Ackerl: VP und FP verweigern sich in OÖ weiter demokratiepolitisch wichtigem Jugendrecht

Zum Internationalen Tag der Kinderrechte: Handlungsbedarf für Bundesregierung

Linz (OTS) - Am 20. November 1989 wurde die Kinderrechtskonvention der Vereinten Nationen von der UN-Generalversammlung angenommen. Seither wird der 20. November als Tag der Kinderrechte gefeiert. "Ohne Zweifel einer der wichtigsten Anlässe im gesamten Jahr. In der konkreten Umsetzung herrscht aber auch in Österreich noch massiver Handlungsbedarf," so der oberösterreichische Jugendwohlfahrts-Landesrat Josef Ackerl. So habe die Bundesregierung noch immer nicht - wie in ihrem Regierungsübereinkommen vorgesehen -die Verankerung der Kinderrechte in der Bundesverfassung ernsthaft in Angriff genommen. "In Oberösterreich verweigern ÖVP und FPÖ weiterhin beharrlich die Senkung des Wahlalters," kritisiert Ackerl. Eine Forderung, die auch von den Kinder- und Jugendanwälten massivst unterstützt wird. Unerträglich ist auch die kommerzielle Ausbeutung der angeblichen Interessen selbst von Kleinkindern. "Leider haben hier sowohl die Werbewirtschaft als auch viele Fernsehsender jegliche moralische Skrupel abgelegt," so Ackerl.
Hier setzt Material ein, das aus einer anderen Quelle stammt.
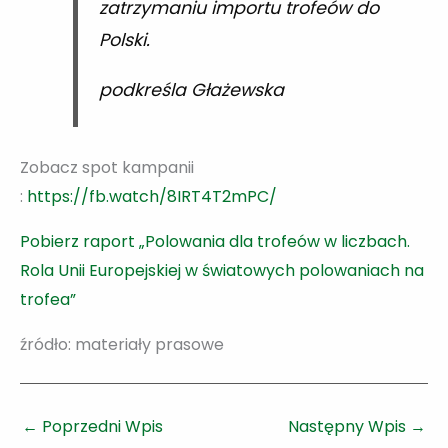
zatrzymaniu importu trofeów do
Polski.
podkreśla Głażewska
Zobacz spot kampanii
:
https://fb.watch/8IRT4T2mPC/
Pobierz raport „Polowania dla trofeów w liczbach.
Rola Unii Europejskiej w światowych polowaniach na
trofea”
źródło: materiały prasowe
←
Poprzedni Wpis
Następny Wpis
→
Vor allem die Wahlaltersenkung auf 16 Jahre, die vielen Jugendlichen unmittelbar demokratiepolitisch wichtige Rechte verschaffen würde, wurde bisher im OÖ. Landtag immer von den Abgeordneten der ÖVP und der FPÖ abgelehnt. "Obwohl die Sozialdemokratische Fraktion im Landtag bereits 15 mal einen Antrag auf Wahlaltersenkung eingebracht hat, wurde die Umsetzung immer mit den Stimmen der ÖVP und FPÖ verhindert. Kinder und Jugendliche haben ein Recht darauf, sich am politischen und gesellschaftlichen Leben zu beteiligen. Und dazu zählt eindeutig auch das Wahlrecht", fordert Ackerl endlich Einsicht bei der ÖVP und der FPÖ in Bezug auf die Absenkung des Wahlalters auf 16 Jahre.
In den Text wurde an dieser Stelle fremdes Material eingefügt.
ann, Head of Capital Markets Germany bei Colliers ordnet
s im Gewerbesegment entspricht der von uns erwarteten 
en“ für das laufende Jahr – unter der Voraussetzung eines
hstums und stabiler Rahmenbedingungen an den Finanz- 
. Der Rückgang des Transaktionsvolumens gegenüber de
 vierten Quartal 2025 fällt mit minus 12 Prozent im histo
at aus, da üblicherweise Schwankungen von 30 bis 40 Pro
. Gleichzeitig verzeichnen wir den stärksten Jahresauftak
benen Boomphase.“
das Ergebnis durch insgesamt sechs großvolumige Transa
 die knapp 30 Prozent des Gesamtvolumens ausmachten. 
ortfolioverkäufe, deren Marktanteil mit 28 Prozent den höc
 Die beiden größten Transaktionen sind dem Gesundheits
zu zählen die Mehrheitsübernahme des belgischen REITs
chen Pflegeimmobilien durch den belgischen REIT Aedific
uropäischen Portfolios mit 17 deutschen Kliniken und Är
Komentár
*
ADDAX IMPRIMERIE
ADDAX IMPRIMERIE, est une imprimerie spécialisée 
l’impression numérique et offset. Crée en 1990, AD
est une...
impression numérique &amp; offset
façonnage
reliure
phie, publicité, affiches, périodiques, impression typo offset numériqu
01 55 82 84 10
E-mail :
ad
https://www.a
In dieser Frage sind auch die oberösterreichischen Grünen - im Sinne ihrer eindeutigen positiven Positionierung - aufgefordert, auf ihren neuen Koalitionspartner entsprechenden Druck auszuüben. "Leider wurde diese wichtige Frage aus dem schwarzgrünen Regierungsübereinkommen ausgeklammert. Im Gegensatz zum Bund hat Oberösterreich die Ziele der Kinderrechtskonvention bereits in der Landesverfassung verankert.